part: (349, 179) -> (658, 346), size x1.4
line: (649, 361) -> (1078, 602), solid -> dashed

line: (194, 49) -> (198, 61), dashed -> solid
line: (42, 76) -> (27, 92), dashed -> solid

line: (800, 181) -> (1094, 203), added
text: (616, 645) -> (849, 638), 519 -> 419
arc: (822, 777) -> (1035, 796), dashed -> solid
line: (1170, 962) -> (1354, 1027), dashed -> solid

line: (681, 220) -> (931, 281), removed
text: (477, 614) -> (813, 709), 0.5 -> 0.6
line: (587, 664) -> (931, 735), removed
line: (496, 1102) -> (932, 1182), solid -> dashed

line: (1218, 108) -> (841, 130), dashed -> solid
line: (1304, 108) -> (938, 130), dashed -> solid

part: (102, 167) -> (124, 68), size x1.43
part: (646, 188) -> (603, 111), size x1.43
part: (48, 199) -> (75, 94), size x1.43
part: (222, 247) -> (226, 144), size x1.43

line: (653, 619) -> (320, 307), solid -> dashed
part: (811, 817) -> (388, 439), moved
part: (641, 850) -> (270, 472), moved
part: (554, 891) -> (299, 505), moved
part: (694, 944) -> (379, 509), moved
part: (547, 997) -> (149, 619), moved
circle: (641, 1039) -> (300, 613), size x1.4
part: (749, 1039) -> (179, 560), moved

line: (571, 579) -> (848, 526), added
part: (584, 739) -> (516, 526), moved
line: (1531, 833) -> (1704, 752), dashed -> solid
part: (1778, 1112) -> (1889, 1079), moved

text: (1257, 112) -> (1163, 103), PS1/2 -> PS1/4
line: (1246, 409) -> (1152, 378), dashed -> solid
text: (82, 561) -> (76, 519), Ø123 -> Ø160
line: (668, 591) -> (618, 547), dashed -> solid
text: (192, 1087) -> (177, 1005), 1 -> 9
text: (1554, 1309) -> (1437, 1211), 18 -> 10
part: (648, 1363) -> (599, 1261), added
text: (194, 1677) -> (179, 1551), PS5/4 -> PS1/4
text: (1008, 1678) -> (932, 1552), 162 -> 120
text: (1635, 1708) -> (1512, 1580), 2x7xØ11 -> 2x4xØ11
---
INSTRUCTION —
Among the entries above, how many lines include the word "size"? Reply with the number only.

WRITTEN SOLUTION —
6